I’m sorry (she said facetiously), but I intend to call a prisoner a prisoner, a convict a convict and a criminal a criminal. Chances are they were convicted of a crime or they probably wouldn’t be in prison.
Some of the stories I’ve heard on the news about new college rules make me glad I’m not going to college today. I won’t repeat some of those rules because they’re simply ridiculous.
Frankly, I’m tired of feeling like I have to watch every word I say in public. One of the reasons I enjoy being a fiction writer is that I, or my characters, can say what they want. Mystery writers tend to include crimes in their books. Are we supposed to pussy foot around what happened to create the mystery? Are we supposed to be politically correct with our words? If we aren’t, are the Word Police going to show up at our doors?
The way I look at it, books are like television in that if the story is upsetting the reader, they can get rid of the book just like they can change a channel.
I wrote the original post because I read that a number of colleges had students requesting “trigger warnings” on books.
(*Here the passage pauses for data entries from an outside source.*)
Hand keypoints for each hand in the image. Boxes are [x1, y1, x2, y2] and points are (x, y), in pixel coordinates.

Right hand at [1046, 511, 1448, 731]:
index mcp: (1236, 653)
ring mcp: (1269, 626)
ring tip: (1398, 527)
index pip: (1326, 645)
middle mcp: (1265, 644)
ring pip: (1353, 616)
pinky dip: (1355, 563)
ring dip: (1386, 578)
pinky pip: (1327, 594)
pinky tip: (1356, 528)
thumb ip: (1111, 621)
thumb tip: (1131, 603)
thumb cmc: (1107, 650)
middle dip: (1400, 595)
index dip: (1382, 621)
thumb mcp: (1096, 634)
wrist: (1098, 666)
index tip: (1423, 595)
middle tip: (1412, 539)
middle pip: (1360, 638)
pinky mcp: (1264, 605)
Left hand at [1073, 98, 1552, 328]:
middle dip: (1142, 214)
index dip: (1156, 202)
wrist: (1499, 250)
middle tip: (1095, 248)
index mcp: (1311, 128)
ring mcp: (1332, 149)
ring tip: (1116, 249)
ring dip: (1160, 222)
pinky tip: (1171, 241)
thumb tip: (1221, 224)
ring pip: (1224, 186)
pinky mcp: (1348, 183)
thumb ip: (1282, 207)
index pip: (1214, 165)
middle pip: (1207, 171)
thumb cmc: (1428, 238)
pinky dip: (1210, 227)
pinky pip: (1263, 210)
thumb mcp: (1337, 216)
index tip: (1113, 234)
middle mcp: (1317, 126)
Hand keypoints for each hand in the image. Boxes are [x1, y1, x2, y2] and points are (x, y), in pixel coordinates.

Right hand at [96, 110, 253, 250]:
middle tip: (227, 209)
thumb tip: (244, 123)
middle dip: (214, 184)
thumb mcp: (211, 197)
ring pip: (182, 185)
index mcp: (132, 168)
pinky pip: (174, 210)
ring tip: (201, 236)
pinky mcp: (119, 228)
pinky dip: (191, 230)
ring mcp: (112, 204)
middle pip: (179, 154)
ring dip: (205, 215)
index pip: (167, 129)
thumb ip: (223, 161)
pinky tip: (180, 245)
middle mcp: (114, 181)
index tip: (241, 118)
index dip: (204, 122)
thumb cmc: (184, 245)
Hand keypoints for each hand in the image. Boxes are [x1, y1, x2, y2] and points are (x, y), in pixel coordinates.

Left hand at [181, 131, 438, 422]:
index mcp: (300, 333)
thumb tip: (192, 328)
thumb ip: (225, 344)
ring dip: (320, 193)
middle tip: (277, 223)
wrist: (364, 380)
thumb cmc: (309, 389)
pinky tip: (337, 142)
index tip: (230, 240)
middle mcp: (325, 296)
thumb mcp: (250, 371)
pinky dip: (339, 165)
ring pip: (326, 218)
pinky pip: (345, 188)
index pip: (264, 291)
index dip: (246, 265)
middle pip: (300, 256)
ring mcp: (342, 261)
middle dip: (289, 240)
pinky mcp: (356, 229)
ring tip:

That means if there’s a controversial crime, or even a non-controversial crime in the story then there should be a warning on the cover. Someone could read the book and be upset over what it says. It could bring back bad memories. If that’s the case, don’t read the book.
If a book contains specific and graphic violence or graphic sex, maybe it could be in the blurb on the back of the book. Reader beware. Read the blurbs on the back cover.
When did common sense fly out the window? Many of the things written in books would never be tolerated in today’s real life situations, even if they’re innocently said. Have people become that thin-skinned?
I recalled reading about a kindergarten boy kissing a kindergarten girl on the cheek and it was considered sexual harassment. When I was a kid that simply would have caused giggling among the children. So the little boy has to pay a price for kissing a little girl on the cheek? Give me a break.
How hard is it to change a channel or set a book aside if you find it offensive? How hard is it to acknowledge that children will be children?
If you disagree with me, that’s your right – just as it’s my right to speak up. Enough is enough, and I certainly hope this political correctness, at the lengths it’s reached, is dealt with soon. Yes, be polite when it’s called for and, yes, be thoughtful when possible. However, don’t try to dictate to everyone else how they should act or speak.
Okay, this deserves some discussion. Do you feel things have gone too far? Do you feel things are out of balance? Does it affect your writing? Do you ever change something you’ve written because someone might not accept it (in terms of political correctness)? Or do you write what you feel is right?